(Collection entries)
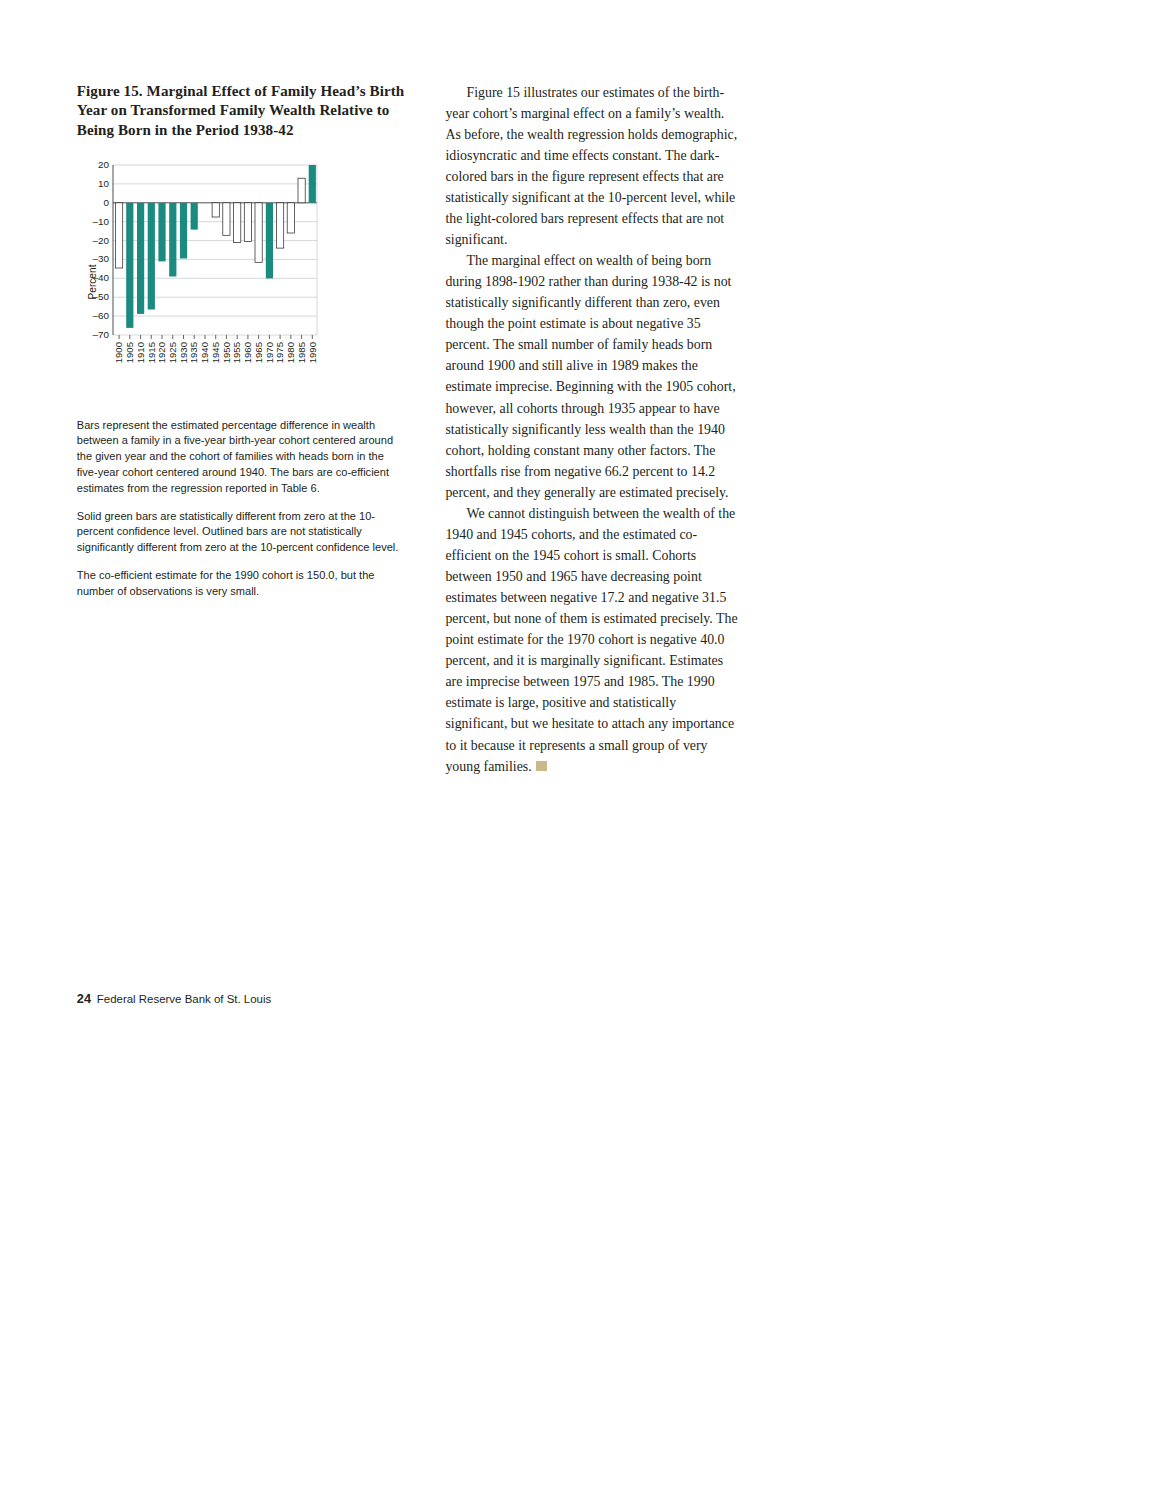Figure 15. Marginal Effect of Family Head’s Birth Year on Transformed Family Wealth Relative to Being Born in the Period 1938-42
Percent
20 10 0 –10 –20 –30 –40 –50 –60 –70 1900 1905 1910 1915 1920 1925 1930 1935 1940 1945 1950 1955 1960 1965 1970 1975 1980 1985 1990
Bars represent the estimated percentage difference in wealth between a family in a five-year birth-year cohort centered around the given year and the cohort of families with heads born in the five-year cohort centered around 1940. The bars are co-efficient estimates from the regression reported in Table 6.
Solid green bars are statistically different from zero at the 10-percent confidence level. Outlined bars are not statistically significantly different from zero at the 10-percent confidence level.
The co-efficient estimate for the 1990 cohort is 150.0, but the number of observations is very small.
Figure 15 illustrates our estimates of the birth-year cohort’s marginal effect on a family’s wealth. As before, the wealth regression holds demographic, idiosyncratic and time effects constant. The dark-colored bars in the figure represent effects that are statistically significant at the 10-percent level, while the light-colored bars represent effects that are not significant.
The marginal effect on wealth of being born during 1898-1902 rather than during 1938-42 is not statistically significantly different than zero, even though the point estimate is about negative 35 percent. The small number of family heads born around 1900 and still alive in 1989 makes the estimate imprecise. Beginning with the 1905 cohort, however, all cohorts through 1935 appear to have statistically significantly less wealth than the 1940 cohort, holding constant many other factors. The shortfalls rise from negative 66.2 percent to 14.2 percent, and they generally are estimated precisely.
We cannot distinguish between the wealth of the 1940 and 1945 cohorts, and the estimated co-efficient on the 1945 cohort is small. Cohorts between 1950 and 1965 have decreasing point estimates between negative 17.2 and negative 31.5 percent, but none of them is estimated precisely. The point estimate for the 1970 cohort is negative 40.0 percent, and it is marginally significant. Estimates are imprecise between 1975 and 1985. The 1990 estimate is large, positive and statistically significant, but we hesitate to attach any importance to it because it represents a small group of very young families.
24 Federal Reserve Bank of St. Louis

• _Your assignment_
Could the entries above be retyped exactly, with the pictures left out?

• _Completed exercise_
Figure 15. Marginal Effect of Family Head’s Birth Year on Transformed Family Wealth Relative to Being Born in the Period 1938-42
Percent
20 10 0 –10 –20 –30 –40 –50 –60 –70 1900 1905 1910 1915 1920 1925 1930 1935 1940 1945 1950 1955 1960 1965 1970 1975 1980 1985 1990
Bars represent the estimated percentage difference in wealth between a family in a five-year birth-year cohort centered around the given year and the cohort of families with heads born in the five-year cohort centered around 1940. The bars are co-efficient estimates from the regression reported in Table 6.
Solid green bars are statistically different from zero at the 10-percent confidence level. Outlined bars are not statistically significantly different from zero at the 10-percent confidence level.
The co-efficient estimate for the 1990 cohort is 150.0, but the number of observations is very small.
Figure 15 illustrates our estimates of the birth-year cohort’s marginal effect on a family’s wealth. As before, the wealth regression holds demographic, idiosyncratic and time effects constant. The dark-colored bars in the figure represent effects that are statistically significant at the 10-percent level, while the light-colored bars represent effects that are not significant.
The marginal effect on wealth of being born during 1898-1902 rather than during 1938-42 is not statistically significantly different than zero, even though the point estimate is about negative 35 percent. The small number of family heads born around 1900 and still alive in 1989 makes the estimate imprecise. Beginning with the 1905 cohort, however, all cohorts through 1935 appear to have statistically significantly less wealth than the 1940 cohort, holding constant many other factors. The shortfalls rise from negative 66.2 percent to 14.2 percent, and they generally are estimated precisely.
We cannot distinguish between the wealth of the 1940 and 1945 cohorts, and the estimated co-efficient on the 1945 cohort is small. Cohorts between 1950 and 1965 have decreasing point estimates between negative 17.2 and negative 31.5 percent, but none of them is estimated precisely. The point estimate for the 1970 cohort is negative 40.0 percent, and it is marginally significant. Estimates are imprecise between 1975 and 1985. The 1990 estimate is large, positive and statistically significant, but we hesitate to attach any importance to it because it represents a small group of very young families.
24 Federal Reserve Bank of St. Louis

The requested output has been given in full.